Second quarter financial review
Second quarter revenue of $1.2 billion increased by 59% compared to the prior year period, reflecting significantly higher activity in both Subsea and Conventional and Renewables. Adjusted EBITDA of $90 million was up from an Adjusted EBITDA loss of $9 million in the prior year quarter. The improvement largely reflects the absence of restructuring charges in 2021 ($104 million in 2020). The underlying margin has declined year-on-year as a consequence of continued delays and Covid-19 affecting renewables projects in Taiwan, and reduced margins in Subsea and Conventional. After depreciation, amortisation and impairment charges of $118 million, the Group recorded a net operating loss of $28 million. The net loss for the quarter was $13 million, after a tax credit of $15 million.

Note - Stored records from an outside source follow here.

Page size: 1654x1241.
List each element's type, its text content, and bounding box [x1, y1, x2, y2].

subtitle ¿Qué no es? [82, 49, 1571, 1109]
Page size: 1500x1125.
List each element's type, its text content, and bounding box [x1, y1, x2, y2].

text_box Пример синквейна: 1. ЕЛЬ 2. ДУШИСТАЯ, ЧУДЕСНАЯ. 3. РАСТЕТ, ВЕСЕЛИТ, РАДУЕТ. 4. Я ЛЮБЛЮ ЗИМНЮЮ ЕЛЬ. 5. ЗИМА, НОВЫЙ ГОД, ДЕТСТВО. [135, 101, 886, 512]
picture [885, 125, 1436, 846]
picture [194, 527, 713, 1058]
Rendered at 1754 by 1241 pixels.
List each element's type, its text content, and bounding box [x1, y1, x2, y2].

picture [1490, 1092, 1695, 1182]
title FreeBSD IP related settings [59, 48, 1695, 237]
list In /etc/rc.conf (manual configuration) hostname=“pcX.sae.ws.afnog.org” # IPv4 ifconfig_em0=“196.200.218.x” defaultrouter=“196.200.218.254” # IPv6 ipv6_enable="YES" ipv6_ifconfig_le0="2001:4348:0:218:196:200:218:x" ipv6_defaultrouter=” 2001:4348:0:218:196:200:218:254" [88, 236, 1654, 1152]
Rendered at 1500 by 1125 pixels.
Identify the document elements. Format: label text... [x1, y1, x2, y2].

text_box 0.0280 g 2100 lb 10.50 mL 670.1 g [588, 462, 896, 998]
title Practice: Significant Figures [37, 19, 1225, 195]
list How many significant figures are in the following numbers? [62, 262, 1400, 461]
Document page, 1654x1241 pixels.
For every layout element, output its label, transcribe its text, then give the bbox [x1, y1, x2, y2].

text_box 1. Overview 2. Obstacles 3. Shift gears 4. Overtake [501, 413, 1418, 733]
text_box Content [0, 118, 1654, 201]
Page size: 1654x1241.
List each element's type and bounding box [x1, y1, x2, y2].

During the quarter, net cash generated from operations was $15 million including a $48 million adverse movement in net working capital largely due to increased activity in the Middle East and movement in non-project related balances. Capital expenditure was $34 million including the payments for the conversion of Seaway Phoenix. The second quarter was also impacted by the distribution of dividends amounting to $72 million. Overall, cash and cash equivalents decreased by $137 million since 31 March 2021 to $390 million and the Group ended the quarter with net debt of $39 million, including lease liabilities of $232 million. During the second quarter, Subsea 7 booked new orders of approximately $1.5 billion and escalations of approximately $400 million, resulting in a book-to-bill ratio of 1.6. The backlog at the end of June 2021 was $6.8 billion, of which $2.7 billion is expected to be executed during the remainder of 2021 and $2.4 billion in 2022.

Outlook for full year 2021
The outlook for oil and gas contract awards has remained robust during the second quarter and continues to be centred on the three key regions with the most attractive project economics. Tendering activity in Brazil remains strong following the award of Bacalhau and Mero 3 to Subsea 7 in the second quarter, with several projects scheduled to be awarded to the industry over the next two years. Early engagement in Norway is beginning to yield awards such as Kobra East Gekko and Hasselmus, and front-end engineering activity is high in preparation for further EPCI prospects. Offshore activity in the Gulf of Mexico should increase in the second half of the year and we are actively tendering for further tie-back opportunities.

To accommodate a higher level of tendering and engineering activity, Subsea 7’s onshore workforce is expected to increase in number, though plans to reduce the size of the active fleet remain in place given the current offshore workload projected for 2022. Demand for certain vessels from late 2023 onwards is driving positive momentum in the pricing environment compared to 2019 and 2020, giving us confidence in the outlook for Subsea and Conventional.

Tendering in Renewables is active for projects expected to be awarded to the industry in 2022, including in Asia, Europe and the US. This has contributed to improved visibility on the forecast step-up in installation activity from 2025 onwards, for which the new Seaway 7 ASA will be well-positioned.

Despite the successful roll-out of Covid-19 vaccinations in some countries, we continue to manage the challenges of operating within the constraints imposed by many governments around the world. Subsea 7 is likely to continue to incur both direct costs relating to travel and quarantine of offshore personnel, as well as indirect adverse impacts on operational efficiency of offshore operations and the supply chain in general.

Nevertheless, absent a deterioration in the impact of the Covid-19 pandemic, we continue to expect that revenue and Adjusted EBITDA in 2021 will exceed the prior year levels, and that net operating income will be positive.